FARADAY, Michael. "Experimental Researches in Electricty" and "The Bakerian Lecture—Experimental Researches in Electricity—Second Series." IN: Philosophical Transactions of the Royal Society of London. For the Year MDCCCXXXII. Part I. London: Richard Taylor, 1832. Quarto, modern half navy morocco gilt, raised bands, red morocco spine label, marbled boards, uncut and partially unopened.

Scarce first edition—preceding their appearance in the first collected edition by seven years—of Faraday’s first two groundbreaking papers in electrical research, illustrated with two engraved plates.

"One of the greatest physicists of the 19th century and one of the finest experimenters of all time," Faraday made significant contributions to "our knowledge of the nature and potentialities of electricity…. He enunciated his theory of 'lines' or 'tubes' of magnetic force which was the starting point for the revolutionary theories of Clerk Maxwell and later of Einstein…. [His discoveries] laid the foundation of the modern electrical industry—electric light and power, telephony, wireless telegraphy, television, etc." (PMM 308). "Oersted had shown (1820) that an electric current generated magnetism; Faraday, among many, tried for ten years to generate electricity from magnetism.

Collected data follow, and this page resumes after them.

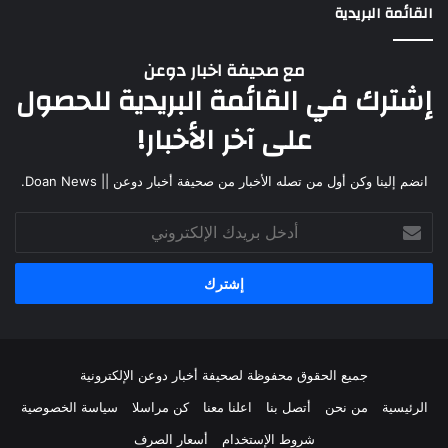
القائمة البريدية
مع صحيفة اخبار دوعن
إشترك في القائمة البريدية للحصول
على آخر الأخبار!
انضم إلينا وكن أول من تصله الأخبار من صحيفة أخبار دوعن || Doan News.
جميع الحقوق محفوظة لصحيفة أخبار دوعن الإلكترونية
الرئيسية
من نحن
أتصل بنا
اعلنا معنا
كن مراسلا
سياسة الخصوصية
شروط الإستخدام
أسعار الصرف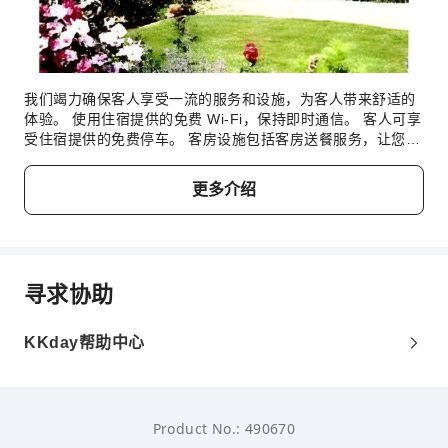
我们竭力确保客人享受一流的服务和设施，为客人带来舒适的
体验。 使用住宿提供的免费 Wi-Fi，保持即时通信。 客人可享
受住宿提供的免费停车。 客房设施包括客房送餐服务，让您放
松身心，充分享受您的旅行。住宿全面禁烟，让客人享受洁净
空气。在白房子旅馆，每间客房均配备便利的设施，确保您享
更多介绍
受舒适的入住体验。为确保您住得舒心，部分客房提供空调或
寝具用品，以提升您的住宿体验。 许多客房均配有室内视频流
媒体、每日报纸或电视，供客人娱乐和享受。在部分客房中，
住宿为客人提供了冲泡咖啡或茶的器具。使用部分客房卫生间
提供的浴袍、毛巾或吹风机，保持您的清洁和舒适。 每天起床
寻求协助
后，您可以在白房子旅馆享用美味的免费早餐。
KKday帮助中心
Product No.: 490670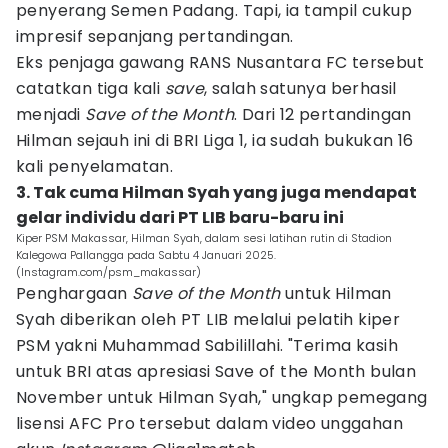
penyerang Semen Padang. Tapi, ia tampil cukup
impresif sepanjang pertandingan.
Eks penjaga gawang RANS Nusantara FC tersebut
catatkan tiga kali
save
, salah satunya berhasil
menjadi
Save of the Month
. Dari 12 pertandingan
Hilman sejauh ini di BRI Liga 1, ia sudah bukukan 16
kali penyelamatan.
3. Tak cuma Hilman Syah yang juga mendapat
gelar individu dari PT LIB baru-baru ini
Kiper PSM Makassar, Hilman Syah, dalam sesi latihan rutin di Stadion
Kalegowa Pallangga pada Sabtu 4 Januari 2025.
(Instagram.com/psm_makassar)
Penghargaan
Save of the Month
untuk Hilman
Syah diberikan oleh PT LIB melalui pelatih kiper
PSM yakni Muhammad Sabilillahi. "Terima kasih
untuk BRI atas apresiasi Save of the Month bulan
November untuk Hilman Syah," ungkap pemegang
lisensi AFC Pro tersebut dalam video unggahan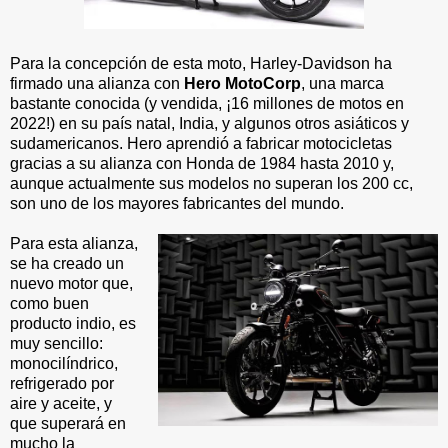
Para la concepción de esta moto, Harley-Davidson ha
firmado una alianza con
Hero MotoCorp
, una marca
bastante conocida (y vendida, ¡16 millones de motos en
2022!) en su país natal, India, y algunos otros asiáticos y
sudamericanos. Hero aprendió a fabricar motocicletas
gracias a su alianza con Honda de 1984 hasta 2010 y,
aunque actualmente sus modelos no superan los 200 cc,
son uno de los mayores fabricantes del mundo.
Para esta alianza,
se ha creado un
nuevo motor que,
como buen
producto indio, es
muy sencillo:
monocilíndrico,
refrigerado por
aire y aceite, y
que superará en
mucho la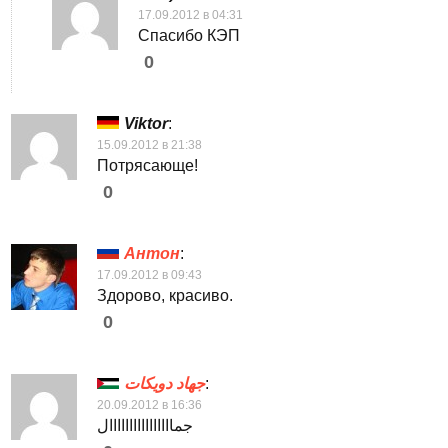
17.09.2012 в 04:31
Спасибо КЭП
0
Viktor
:
15.09.2012 в 21:38
Потрясающе!
0
Антон
:
17.09.2012 в 09:43
Здорово, красиво.
0
جهاد دويكات
:
20.09.2012 в 16:36
جماااااااااااااااال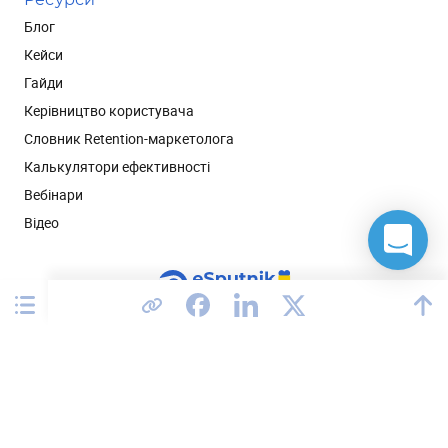
Блог
Кейси
Гайди
Керівництво користувача
Словник Retention-маркетолога
Калькулятори ефективності
Вебінари
Відео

Towards the end of 1831 a new approach occurred to him and in 10 intensive days he concentrated on successfully accomplishing this and proving that the electricity so generated met all the criteria of real electricity. This he did in a paper read before the Royal Society on November 24, 1831 [the present paper]. Electric generation based on electro-magnetic induction was thus discovered and remains the means of generating nearly all the electricity in use today" (Dibner 64).

This volume contains (on pages 125-194) the first two of 29 papers Faraday published in Philosophical Transactions between 1832 and 1852; the first is widely hailed as Faraday's greatest, as it sets forth his breakthrough discovery of electromagnetic induction. "Among experimental philosophers Faraday holds by universal consent the foremost place" (Whittaker I:197). Mottelay, 484. See: Horblit 361; Grolier/Horblit 29; Ronalds, 167.

A fine copy, handsomely bound. Scarce.